И сидели в избах озверевшие мужики, шевелили из заплаканных окошек несытыми глазами, как тараканы из щелей,— и крушил какой-нибудь тяжелым, смертным словом, как дубиной, и царя, и Бога, и разноличных епутатов... И костил собственную мать, голодную, слепую Аксинью на печи, породившую его на свет не для солнечных утр, а для лихого матерного зыка.
И грянул мор, и мерли ж! В Петушихе по пятеро в день, а всего-то в ней домов, в Петушихе: семь дворов, пять ворот, из подворотен дым идет,— земля мерла!
...Шел полем Савосьян, — часто он так ходил за последние дни, и все глядел, и все думал, что не всегда слепым худо быть. И сжимался крепко кулак на невидного врага: плевком доплюнешь, а кулаком не достать.
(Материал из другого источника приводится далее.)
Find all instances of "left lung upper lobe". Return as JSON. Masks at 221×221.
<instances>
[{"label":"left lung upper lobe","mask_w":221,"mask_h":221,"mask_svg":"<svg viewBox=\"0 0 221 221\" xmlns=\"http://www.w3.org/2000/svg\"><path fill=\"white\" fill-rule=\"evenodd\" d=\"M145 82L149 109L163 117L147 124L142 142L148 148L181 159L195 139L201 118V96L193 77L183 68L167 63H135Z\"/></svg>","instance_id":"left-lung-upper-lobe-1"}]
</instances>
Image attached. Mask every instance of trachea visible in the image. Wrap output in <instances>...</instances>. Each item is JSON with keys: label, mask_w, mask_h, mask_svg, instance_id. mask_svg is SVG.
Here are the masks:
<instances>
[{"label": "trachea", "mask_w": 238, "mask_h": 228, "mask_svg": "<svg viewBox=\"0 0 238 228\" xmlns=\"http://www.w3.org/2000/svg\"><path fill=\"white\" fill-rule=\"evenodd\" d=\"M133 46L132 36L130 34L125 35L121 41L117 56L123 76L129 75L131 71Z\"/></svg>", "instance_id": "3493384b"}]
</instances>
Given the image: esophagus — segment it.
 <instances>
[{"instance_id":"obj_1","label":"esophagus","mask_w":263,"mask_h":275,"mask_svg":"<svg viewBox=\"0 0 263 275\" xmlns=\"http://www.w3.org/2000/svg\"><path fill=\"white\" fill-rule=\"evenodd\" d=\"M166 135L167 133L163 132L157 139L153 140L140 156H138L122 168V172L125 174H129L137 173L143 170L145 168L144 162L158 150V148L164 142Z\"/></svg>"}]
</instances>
Распадался в пыль Савосьянов дух, и падали крупинки по дорогам, где проходил. Слушай: ежель уродятся стоеросовые люди с кистенями вместо голов по дорогам впредь, — так это, знай, Савосьян сеял!..
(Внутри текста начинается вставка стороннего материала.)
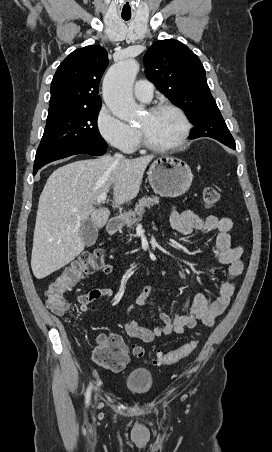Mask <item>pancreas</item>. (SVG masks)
Listing matches in <instances>:
<instances>
[{"mask_svg": "<svg viewBox=\"0 0 272 452\" xmlns=\"http://www.w3.org/2000/svg\"><path fill=\"white\" fill-rule=\"evenodd\" d=\"M159 203V197L158 196H152V197H142L138 204H136L134 212H130L127 217H132L127 221V228L130 229L133 227L135 222L137 221L136 215L141 217L142 214L145 212V208H150L153 205H156Z\"/></svg>", "mask_w": 272, "mask_h": 452, "instance_id": "cf45deb5", "label": "pancreas"}]
</instances>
Услышал тихий голос старик: — Савосья-ан... Не с трех, а с одного раза поняв,— кличут! — не подымая к небу головы, чтобы не увидеть, спешил, спотыкаясь, пчелинец в свой овраг, где ни пчел ныне, ни яблок, а колючее логово осеннего ветра лишь.
Когда прибежал,— слег, и не вставал больше... Было ему написано умереть.
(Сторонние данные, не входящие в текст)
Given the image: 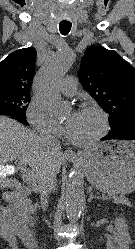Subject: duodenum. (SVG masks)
Instances as JSON below:
<instances>
[{"instance_id": "duodenum-1", "label": "duodenum", "mask_w": 135, "mask_h": 249, "mask_svg": "<svg viewBox=\"0 0 135 249\" xmlns=\"http://www.w3.org/2000/svg\"><path fill=\"white\" fill-rule=\"evenodd\" d=\"M27 199V192L22 188L5 194V200L12 204L10 207H13L16 210L17 215L18 212H23L24 215L27 216V214L24 212ZM28 243H30L34 248H38L40 246V239L36 235L35 238L28 241Z\"/></svg>"}]
</instances>
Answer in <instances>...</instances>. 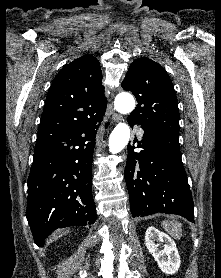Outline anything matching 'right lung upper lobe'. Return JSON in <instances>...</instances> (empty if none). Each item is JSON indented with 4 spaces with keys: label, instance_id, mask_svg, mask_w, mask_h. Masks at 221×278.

Что ж, помереть, значит, снова вырасти,— жалеть тут не приходится! В каждом великом племени мужик, мужика родит.
XVIII
Приятели, известно, завсегда вместе: и в кабак, и в острог, и на погост. Умирали они вместе, Савосьян с Федором.
Алеша,— хранил его покуда Егорий,— ходил по людям, в кусочки, да мало оставалось людей, мало подавалось и кусочков.
Временами, особливо по утрам, находила на Федора туманность, и тогда, под полушубком ежась, все просился домой, со слезой и жалобно, а Савосьян, он крепче был, смеялся беззлобно,— так смеется белый лунь, малым клювком метясь в пробегающую рыбу: — Куда тебе, домо-ой... У нас дом один,— здесь. А тама мы с тобой как есть бездомные!
...Тот день был единственным среди всех соседних дней. Подморозило и цепным льдом понакрыло вчера еще глубоватые лужи. И солнце стояло невысокое, не имеющее жара, лишенное силы и крепости, румяное по-стариковски, как печеная скрижапь. Был жуток вид бурых лугов и голого неба безветренный пустырь, и все это, лежащее ныне перед мысленным взором нашим, все было как большой, дохлой бабочки увядшее крыло.
Вечер давно наступил, и ни шорох ветра, ни острокрылый свист быстромелькающей вечерней птицы не нарушали покоя замертвевших полей. Стало некому кричать об этом: ушли в неизвестные разные места все те, кого еще двужильные ноги таскали, да кто сберег захудалую кобылу на лихой конец. Сказывали, будто голос им был: «Куда хотите, туда и идите»...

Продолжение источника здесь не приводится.